Transforming the U.S. Food Supply Chain
The U.S. food system is both causing suffering around the world and suffering greatly itself. As in other countries, small farms here are steadily disappearing - 33,000 of them between 1993 and 2000 alone. Migrant workers continue to toil in conditions and with payment (or actual non-payment) that is usually deplorable at best, and literally constituting slavery at worst. Unequal access to food, and the prevalence of unhealthy food, are creating unprecedented levels of obesity among some (in 2007, 34% of adults, while others go hungry or even starve to death (in 2007, 11% of households were food insecure at some point during the year.
In response, a tremendous movement towards food sustainability and food justice in the U.S. is transforming the national food supply chain. Though its members may not always know it, their work is in many ways closely intertwined with the global South-led food sovereignty fight. There are many dimensions to the improvements in growing, harvesting, and marketing systems, including:
- Who controls production and the profits made from it;
- Who shapes the trade rules that govern agribusiness;
- How far food travels to get to market;
- The health of that food and the land on which it is grown;
- How consumers - especially the poorest - access the food;
- The survival of small farms; and
- The rights of the workers who plant and harvest.

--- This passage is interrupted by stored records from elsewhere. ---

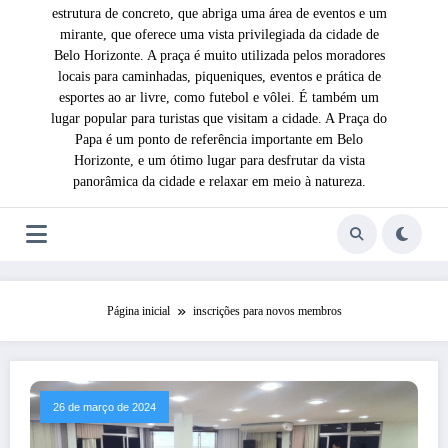
estrutura de concreto, que abriga uma área de eventos e um
mirante, que oferece uma vista privilegiada da cidade de
Belo Horizonte. A praça é muito utilizada pelos moradores
locais para caminhadas, piqueniques, eventos e prática de
esportes ao ar livre, como futebol e vôlei. É também um
lugar popular para turistas que visitam a cidade. A Praça do
Papa é um ponto de referência importante em Belo
Horizonte, e um ótimo lugar para desfrutar da vista
panorâmica da cidade e relaxar em meio à natureza.
Página inicial
inscrições para novos membros
26 de março de 2024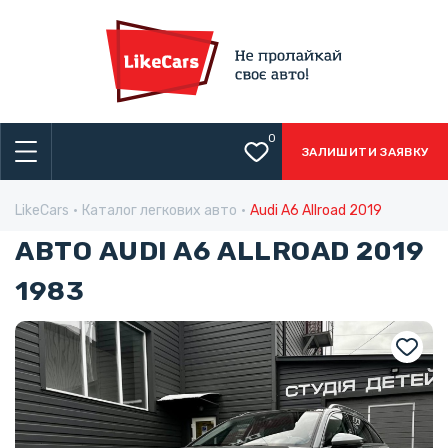
0
ЗАЛИШИТИ ЗАЯВКУ
LikeCars
Каталог легкових авто
Audi A6 Allroad 2019
АВТО AUDI A6 ALLROAD 2019
1983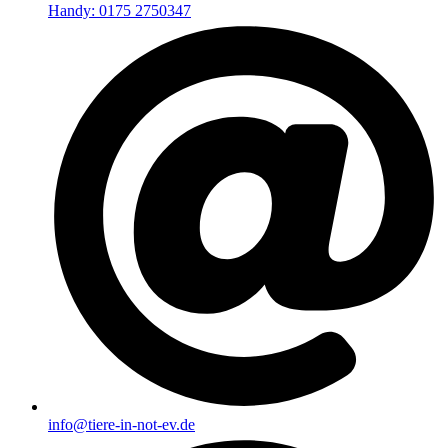
Handy: 0175 2750347
info@tiere-in-not-ev.de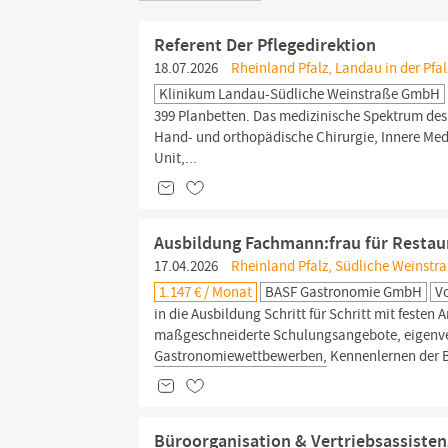
Referent Der Pflegedirektion
18.07.2026
Rheinland Pfalz, Landau in der Pfalz
Klinikum Landau-Südliche Weinstraße GmbH
399 Planbetten. Das medizinische Spektrum des 
Hand- und orthopädische Chirurgie, Innere Med
Unit,...
Ausbildung Fachmann:frau für Restau
17.04.2026
Rheinland Pfalz, Südliche Weinstra
1.147 € / Monat
BASF Gastronomie GmbH
Vo
in die Ausbildung Schritt für Schritt mit festen
maßgeschneiderte Schulungsangebote, eigenve
Gastronomiewettbewerben,
Kennenlernen der
Büroorganisation & Vertriebsassiste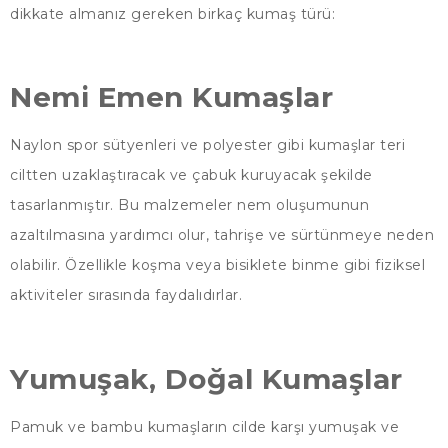
dikkate almanız gereken birkaç kumaş türü:
Nemi Emen Kumaşlar
Naylon spor sütyenleri ve polyester gibi kumaşlar teri
ciltten uzaklaştıracak ve çabuk kuruyacak şekilde
tasarlanmıştır. Bu malzemeler nem oluşumunun
azaltılmasına yardımcı olur, tahrişe ve sürtünmeye neden
olabilir. Özellikle koşma veya bisiklete binme gibi fiziksel
aktiviteler sırasında faydalıdırlar.
Yumuşak, Doğal Kumaşlar
Pamuk ve bambu kumaşların cilde karşı yumuşak ve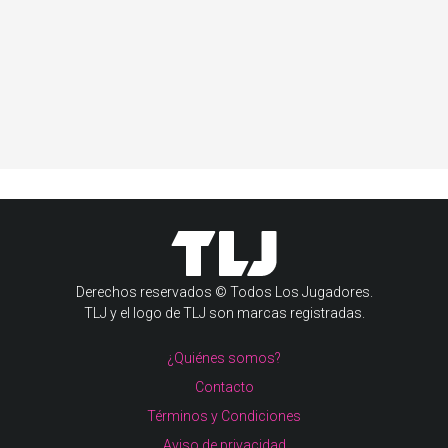
Derechos reservados © Todos Los Jugadores.
TLJ y el logo de TLJ son marcas registradas.
¿Quiénes somos?
Contacto
Términos y Condiciones
Aviso de privacidad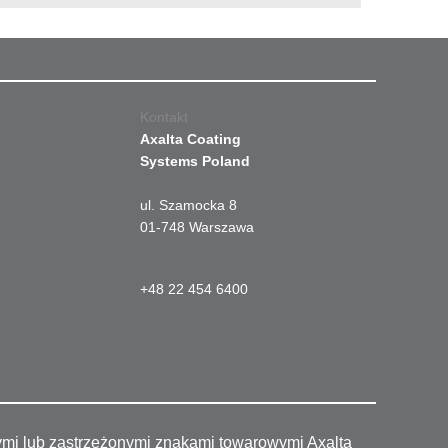
Kontakt
Axalta Coating
Systems Poland
ul. Szamocka 8
01-748 Warszawa
+48 22 454 6400
ymi lub zastrzeżonymi znakami towarowymi Axalta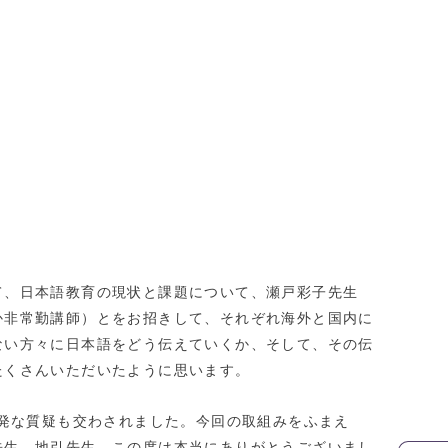
て、日本語教育の現状と課題について、瀬戸彩子先生
か非常勤講師）とをお招きして、それぞれ海外と国内に
ない方々に日本語をどう伝えていくか、そして、その伝
たくさんいただいたように思います。
活発な質疑も交わされました。今回の取組みをふまえ
先生、地引先生、この度は本当にありがとうございまし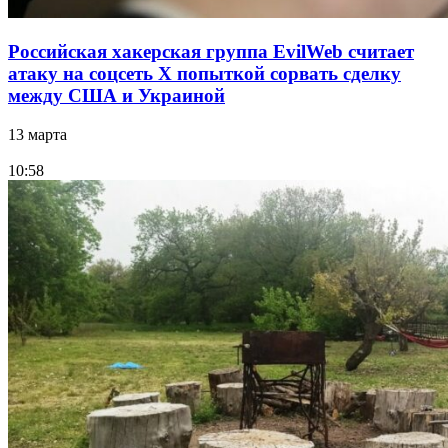
Российская хакерская группа EvilWeb считает
атаку на соцсеть Х попыткой сорвать сделку
между США и Украиной
13 марта
10:58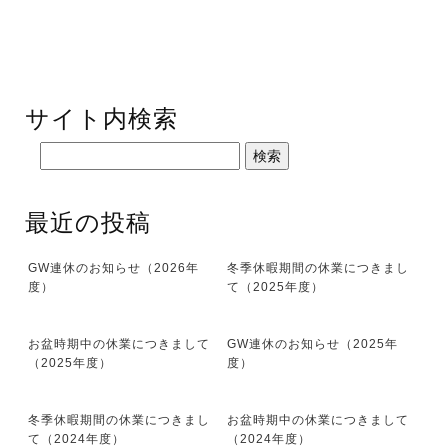
サイト内検索
最近の投稿
GW連休のお知らせ（2026年
冬季休暇期間の休業につきまし
度）
て（2025年度）
お盆時期中の休業につきまして
GW連休のお知らせ（2025年
（2025年度）
度）
冬季休暇期間の休業につきまし
お盆時期中の休業につきまして
て（2024年度）
（2024年度）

Each of the dimensions is in a different stage of transformation. A few initiatives are:
- Local, organic farming. Some farmers are moving away from the environmental and health costs of industrial agriculture, both by eliminating toxic pesticides and by reducing the environmental impact of trucking food for many miles. Local farms are now supplying restaurants, grocery store chains, schools, universities, and hospitals;
- Native and traditional peoples reviving old land, water, and agricultural protection practices, thereby putting the culture back in agriculture and putting the agriculture back in local hands. As one example, the White Earth Land Recovery Project in Minnesota is recovering healthy stewardship of Native peoples’ original land base with a range of projects including: selling locally grown foods such as traditional wild harvested rice; organizing a farm-to-school and feeding-our-elders program; monitoring the effects of pesticides sprayed at nearby industrial farms, with the goal of stopping this practice; raising greenhouses and planting gardens; putting solar panels on homes in the community; and much more;
- Small farmers banding together through marketing cooperatives to gain greater power in determining costs of inputs and prices of products;
- Predominantly poor and people of color neighborhoods organizing to make healthy, fresh food accessible and affordable to all. Just Food in New York City, for example, links upstate farmers with low-income urban communities thru CSA’s and farmers markets, starts and supports community gardens, and advocates for systems that allow food stamps to be used for farm food. People’s Grocery in West Oakland is starting a grocery store – the first in the neighborhood – that will include nutritional education, job training, social enterprise development, and policy advocacy. This ‘food justice’ movement is exploding like zucchini in the summer garden;
- Programs for immigrant farmers who may have farming skills from their home country but lack financial resources to buy or lease land in the U.S. These programs give immigrants access to acreage, the use of farm equipment, and technical assistance in order to open an otherwise closed opportunity.
The wave of change is also addressing the reality that farmworkers in the production chain are still underpaid and exploited on both conventional and organic farms. As Neneide Eliane, a Brazilian farmer, says, "You can't grow healthy food with bloody hands." The Florida-based farmworker organization Coalition of Immokalee Workers is addressing this in a powerful way. Through grassroots pressure and, in one case, a 4-year boycott, in the past couple of years alone farmworkers have compelled Burger King, McDonald's, and five other major fast food chains to almost double tomato pickers' wages and to sign onto a "zero tolerance for slavery" policy which allows the Coalition to be part of monitoring. In September of 2008, Whole Foods was the first to bring those changes to the organic grocery world.
The Coalition of Immokalee Workers is building on a long history of demands for greater rights and fairer wages for farmworkers. We see that history in the pioneering activism of Cesar Chavez, Dolores Huerta, and thousands of others in the United Farm Workers beginning in the 1960’s, and in the advances made by the Farm Labor Organizing Committee (FLOC). In 2005, FLOC even opened offices in Mexico to organize migrant workers before they cross the border.
In addition, merry bands are leading letter-writing campaigns, lobbying legislators, and holding demonstrations in front of their state capitols. Their goals are food safety, labels that certify that a food item was produced with fair labor, government policies that promote community-based farming, more effective means of fighting hunger, reorganizing the subsidy system to benefit small instead of large growers, and more restrictions on agribusiness. The advocacy addresses policies that affect the global South, too, because much of what happens there is determined in the U.S. The foci include cutting overproduction, banning international dumping of surplus food, and eliminating U.S. food aid policies that undercut local production. PTA mothers, residents of low-income neighborhoods, home chefs, food workers, naturalists and a whole lot of others who eat are commencing to vote with their fork, their feet, their wallet, their pen, and their upraised fists to ensure that the U.S. food supply chain is just, equitable, and ecological.